* **What to produce**:
Can you update the listing below by replacing every "majority slice" with "largest slice" and keeping everything else the same?
══ Task input ══
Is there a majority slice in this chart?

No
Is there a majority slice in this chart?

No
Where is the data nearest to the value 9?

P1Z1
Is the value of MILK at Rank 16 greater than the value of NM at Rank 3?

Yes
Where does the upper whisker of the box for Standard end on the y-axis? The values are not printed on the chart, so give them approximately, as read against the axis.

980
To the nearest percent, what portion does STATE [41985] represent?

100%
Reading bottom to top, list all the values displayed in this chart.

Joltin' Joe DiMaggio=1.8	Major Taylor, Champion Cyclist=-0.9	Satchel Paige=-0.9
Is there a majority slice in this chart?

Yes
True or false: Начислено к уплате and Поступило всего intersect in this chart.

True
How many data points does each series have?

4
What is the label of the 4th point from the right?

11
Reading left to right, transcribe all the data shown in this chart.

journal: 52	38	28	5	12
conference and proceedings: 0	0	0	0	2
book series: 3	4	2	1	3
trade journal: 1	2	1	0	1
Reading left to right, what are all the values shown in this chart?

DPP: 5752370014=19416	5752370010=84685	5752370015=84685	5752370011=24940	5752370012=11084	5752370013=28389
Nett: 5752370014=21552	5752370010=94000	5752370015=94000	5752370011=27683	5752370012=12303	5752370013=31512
═══
* **Exercise output**:
Is there a largest slice in this chart?

No
Is there a largest slice in this chart?

No
Where is the data nearest to the value 9?

P1Z1
Is the value of MILK at Rank 16 greater than the value of NM at Rank 3?

Yes
Where does the upper whisker of the box for Standard end on the y-axis? The values are not printed on the chart, so give them approximately, as read against the axis.

980
To the nearest percent, what portion does STATE [41985] represent?

100%
Reading bottom to top, list all the values displayed in this chart.

Joltin' Joe DiMaggio=1.8	Major Taylor, Champion Cyclist=-0.9	Satchel Paige=-0.9
Is there a largest slice in this chart?

Yes
True or false: Начислено к уплате and Поступило всего intersect in this chart.

True
How many data points does each series have?

4
What is the label of the 4th point from the right?

11
Reading left to right, transcribe all the data shown in this chart.

journal: 52	38	28	5	12
conference and proceedings: 0	0	0	0	2
book series: 3	4	2	1	3
trade journal: 1	2	1	0	1
Reading left to right, what are all the values shown in this chart?

DPP: 5752370014=19416	5752370010=84685	5752370015=84685	5752370011=24940	5752370012=11084	5752370013=28389
Nett: 5752370014=21552	5752370010=94000	5752370015=94000	5752370011=27683	5752370012=12303	5752370013=31512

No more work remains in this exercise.